Ghost goals in World Cup history
The name may be recent but the idea is as old as the hills, and goals that shouldn’t have been have altered the fabric of the game forever
The term “ghost goal” entered the English language only fifteen years ago, but of course the phenomenon has been part of the game since the earliest pig’s bladder was booted past a chalk line.
Of course, any goal that is borderline or questionable will draw criticism from all sides. There will be those who argue that they definitely saw the ball clearly in, and others who are just as vehement that they saw it clearly on the line.
The term was coined by then-Chelsea chief Jose Mourinho in 2005, when Liverpool’s Luis Garcia put one over the line in the Champions League semi-final match between the two teams. With his customary humorous, if acerbic, delivery, “the Special One” let the world know that the goal was not legitimate in his eyes, and the term has gained a foothold in the English language, often repeated by the press.
In the qualification stage for the current 2022 Qatar World Cup, there was another “ghost goal” acted out in reverse, when in a match between Serbia and Portugal, Cristiano Ronaldo scored what looked to be the winning goal in stoppage time. The referee did not award the goal despite the ball clearly being across the line, and with no goal line technology or VAR in the game, his decision stood.
But in the actual World Cup itself, there are two incidents involving, interestingly enough, the same protagonists. In the 2010 World Cup in South Africa, England were trailing Germany 2-1 in the Round of 16 when Frank Lampard hit a shot off the crossbar that bounced well inside the goal. The referee thought that it was not a goal and did not award it, swaying the momentum of the game entirely. Instead of levelling the score and punching from the front foot, England were deflated and went on to lose 4-1.
But the most important “ghost goal” in World Cup history is without a doubt the tie-breaking Geoff Hurst goal in the England vs West Germany final of the 1966 World Cup. With the score tied 2-2, Hurst’s shot hit the crossbar and bounced down. The Germans swore that they saw chalk fly when the ball hit the ground, indicating that the ball hit the line, but all of the English players in the vicinity all swore that they saw it clearly in the goal.
Swiss referee Gottfried Dienst wasn’t sure and consulted with his Soviet assistant Tofik Bahramov, who awarded the goal.

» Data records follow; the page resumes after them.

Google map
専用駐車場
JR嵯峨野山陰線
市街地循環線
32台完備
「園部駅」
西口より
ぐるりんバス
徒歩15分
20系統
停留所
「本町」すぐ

England went up 3-2 and after the famous “they-think-its-all-over” moment, scored a fourth to win 4-2.
With the advent of goal line technology’s use in the World Cup since 2014, pushed ahead in no small part by the widespread criticism of the 2010 Lampard scandal, “ghost goals” in the World Cup should become a thing of the past. But as the Portuguese learned in Serbia, it can still find its way into the game when you least expect it.